JENNIFER LAL
Oho Ake 2004
Reflections of the way life used to be I guess. Sitting in my mother’s garage room and drinking one of my uncle’s beers from a visit from Australia in the middle of last year. It makes you wonder when these things will be seen again. Thinking of Oho Ake is to cast my mind back 16 years, at a time when I can’t really remember what happened before we went into lockdown as a nation, let alone then.
What it has made me reflect on is the new of things. New play, new friendships, new strength in collaboration, new confidence in voice.
I’d met Mīria through Hone and we would have long conversations about everything and anything usually over drinks at that great hotbed of creativity – The Pit Bar.
It was decided that The Gryphon Theatre (an amateur company’s theatre), would be the site for the show Mīria had written, Hone would direct it, Andrew Foster would design it, I’d be doing the lights and Jamie McCaskill and Jason Te Kare would be the stars.
Natano Keni, Asalemo Tofete and Sam Selliman would make appearances but it was literally just the six of us that would make the show happen.
Andrew had an epic vision for the space which was bark and lampposts to the grid to represent the trees of the Malaysian jungle. We had shifted the usual orientation of the theatre to get the greatest length achievable. How we did this in a non professional theatre without crew and on a tight timeline I still can’t fathom…
Here is where it turns into the fractured fragments of visual memory and feelings and what follows is what still exists in my mind as visual imagery of the time.
FRAGMENT: Robrecht was the only person Andrew had co-opted into getting the poles up. I remember it needed to go in before lights could go up as the whole grid needed to be re run electrically for our space shift. The bark had been laid, the 13 poles had been spaced out and lain unfixed to the grid for Andrew to sign off. I walked in to it as this drunken sway of wood and bark and said to Andrew – ‘leave it like that!’ It looked cooler, more organic than straight lines, more jungle… Design on the spot. Easier to get light shafts down and more omnipresent when it sat in the half light. Andrew was absolutely yes! We spent the rest of the morning creating the ‘jungle’ and forgot about the time constraints and were so happy to just play with the space.
FRAGMENT: A Stage Door, a wet day, a brief face. There’s a strong fleeting image of Mīria and I running out the Stage Door to meet a hooded figure, who I’d only met once or twice. We’d come out of a tech and Sam Selliman handed some pages of Iban translation over and we ran back into the theatre where Mīria handed them to Jamie and Jason as new lines to learn. In a new language.
FRAGMENT: Opening Night shenanigans. We must have done Opening Night as the first full run of the show in all its glory, but there’s two moments I’ll never forget. We’d finally moved ops from the production desk back to The Gryphon’s Op position and it was then and only then as we were about to open the doors that I realised I couldn’t see the stage from where the sound was cabled to be able to operate both the lights and sound. I remember quietly interrupting Hone as he was trying to welcome people into this new space with this new play and telling him he’d have to operate the sound with his head stretched out the window and his finger on the button of a CD walkman. He nailed it.

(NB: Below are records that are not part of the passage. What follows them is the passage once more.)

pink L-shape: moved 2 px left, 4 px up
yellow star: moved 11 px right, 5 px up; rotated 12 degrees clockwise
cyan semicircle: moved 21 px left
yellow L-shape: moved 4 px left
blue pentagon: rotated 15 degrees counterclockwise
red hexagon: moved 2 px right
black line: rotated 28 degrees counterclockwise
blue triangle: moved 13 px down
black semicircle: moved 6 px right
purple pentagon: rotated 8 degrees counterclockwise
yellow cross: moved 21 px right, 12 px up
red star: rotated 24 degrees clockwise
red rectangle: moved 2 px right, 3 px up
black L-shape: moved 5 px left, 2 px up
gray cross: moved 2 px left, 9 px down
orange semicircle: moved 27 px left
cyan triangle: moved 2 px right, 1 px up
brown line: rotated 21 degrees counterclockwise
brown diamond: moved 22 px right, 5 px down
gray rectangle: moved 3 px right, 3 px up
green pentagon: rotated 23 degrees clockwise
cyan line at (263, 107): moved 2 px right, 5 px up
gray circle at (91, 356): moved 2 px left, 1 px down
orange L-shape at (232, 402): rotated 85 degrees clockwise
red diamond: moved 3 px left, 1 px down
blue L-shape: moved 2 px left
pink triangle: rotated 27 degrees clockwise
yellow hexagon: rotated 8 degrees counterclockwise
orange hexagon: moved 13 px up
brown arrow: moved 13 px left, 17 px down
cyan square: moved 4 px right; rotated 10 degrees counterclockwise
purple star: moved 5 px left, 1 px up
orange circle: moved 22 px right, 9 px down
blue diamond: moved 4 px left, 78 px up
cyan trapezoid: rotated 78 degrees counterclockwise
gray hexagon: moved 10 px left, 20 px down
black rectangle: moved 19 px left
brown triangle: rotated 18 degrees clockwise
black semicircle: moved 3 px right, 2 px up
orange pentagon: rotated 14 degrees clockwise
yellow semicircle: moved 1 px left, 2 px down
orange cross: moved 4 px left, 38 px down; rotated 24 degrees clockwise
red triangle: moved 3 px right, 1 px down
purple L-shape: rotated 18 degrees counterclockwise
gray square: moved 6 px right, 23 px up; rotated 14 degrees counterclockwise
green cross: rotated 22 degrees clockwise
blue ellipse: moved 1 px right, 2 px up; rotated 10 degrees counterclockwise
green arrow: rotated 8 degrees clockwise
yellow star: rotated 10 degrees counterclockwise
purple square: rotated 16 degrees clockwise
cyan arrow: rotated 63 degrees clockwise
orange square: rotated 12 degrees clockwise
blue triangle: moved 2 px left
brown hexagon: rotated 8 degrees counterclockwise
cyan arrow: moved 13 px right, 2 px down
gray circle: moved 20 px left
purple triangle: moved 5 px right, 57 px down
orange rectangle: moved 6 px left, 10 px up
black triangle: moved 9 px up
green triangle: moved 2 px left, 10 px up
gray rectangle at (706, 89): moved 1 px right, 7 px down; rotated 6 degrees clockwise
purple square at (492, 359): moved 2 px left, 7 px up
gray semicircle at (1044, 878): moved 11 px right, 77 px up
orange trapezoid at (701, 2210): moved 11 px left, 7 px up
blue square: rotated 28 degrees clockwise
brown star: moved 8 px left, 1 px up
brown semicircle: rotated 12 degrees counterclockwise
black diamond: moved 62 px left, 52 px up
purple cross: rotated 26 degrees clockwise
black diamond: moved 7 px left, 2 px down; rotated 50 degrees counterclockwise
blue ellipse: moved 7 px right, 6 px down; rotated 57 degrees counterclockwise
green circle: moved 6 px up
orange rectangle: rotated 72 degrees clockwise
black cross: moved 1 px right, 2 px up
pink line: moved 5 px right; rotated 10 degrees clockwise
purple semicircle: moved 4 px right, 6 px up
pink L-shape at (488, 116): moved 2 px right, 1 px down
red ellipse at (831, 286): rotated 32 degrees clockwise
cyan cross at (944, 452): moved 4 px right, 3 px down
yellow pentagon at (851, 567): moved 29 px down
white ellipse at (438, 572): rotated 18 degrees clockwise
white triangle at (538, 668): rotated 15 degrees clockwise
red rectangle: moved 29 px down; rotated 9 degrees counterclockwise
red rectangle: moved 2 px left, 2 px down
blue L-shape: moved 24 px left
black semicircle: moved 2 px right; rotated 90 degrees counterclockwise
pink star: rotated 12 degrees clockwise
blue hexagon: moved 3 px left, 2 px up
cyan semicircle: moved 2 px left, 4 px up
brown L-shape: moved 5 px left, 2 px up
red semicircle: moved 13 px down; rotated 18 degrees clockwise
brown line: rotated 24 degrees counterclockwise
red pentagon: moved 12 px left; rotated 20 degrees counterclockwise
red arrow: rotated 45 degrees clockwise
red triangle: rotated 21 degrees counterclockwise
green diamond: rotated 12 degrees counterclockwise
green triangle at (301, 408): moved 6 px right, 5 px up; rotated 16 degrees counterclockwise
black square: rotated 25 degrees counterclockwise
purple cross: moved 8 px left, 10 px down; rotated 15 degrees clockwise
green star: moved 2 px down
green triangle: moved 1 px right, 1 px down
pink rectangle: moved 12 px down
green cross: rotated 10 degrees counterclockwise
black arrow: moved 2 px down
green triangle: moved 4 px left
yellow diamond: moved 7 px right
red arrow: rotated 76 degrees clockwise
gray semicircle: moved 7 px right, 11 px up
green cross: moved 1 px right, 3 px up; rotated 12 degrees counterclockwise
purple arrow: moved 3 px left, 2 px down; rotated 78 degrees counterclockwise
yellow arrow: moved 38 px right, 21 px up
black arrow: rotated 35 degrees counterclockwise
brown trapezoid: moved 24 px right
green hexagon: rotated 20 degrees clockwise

The second was going backstage to see the boys and give them their half hour call. There’s Jamie and Jason in their military gears perched on chairs and their wee faces are just staring up at me. Jason needed to go to the toilet so badly and they were locked away from the toilets because of the way we’d designed the space and he hadn’t had a chance to go before the audience came in… The pain in his eyes. I can’t quite remember but I think I opened the Stage Door so he could take a leak outside in the dock.
FRAGMENT: As we were in an amateur theatre we had to provide our FOH and I needed to coordinate with them. Two handsome Samoan men in the forms of Asalemo Tofete and Natano Keni who were Mīria’s friends from Vic. They were with us every night and it truly was the beginning of my beautiful friendships with them.
FRAGMENT: Poroporoake at Scopa on Cuba St on the most beautiful sunny Wellington afternoon. Hone had set Jason, Jamie and I to come for a Tawata all expenses paid lunch. We were sitting in the open window and I get a call from Jamie who was having a shit day and he was in two minds cos he had the car and was worried about parking. I jumped out onto Cuba and stood as a road cone in a free car park till he arrived. Hone’s bought French Champagne, I said. I’ve never had French Champagne, he said. We drank French Champagne in the sunshine together.
Reflections of pulling it off, making amazing work and looking after each other. I won a lighting award for that show that year. I travelled to England with Asalemo and another of Mīria’s shows a few years later. I went to Natano’s wedding last year at which Mīria was a bridesmaid, Hone was an MC and Jamie sang at. I was sitting in the First Day of rehearsaI with Andrew when it was announced we’d be going to mass gatherings of less than 500 and we knew what was going to ensue. I wonder how we will do this all again.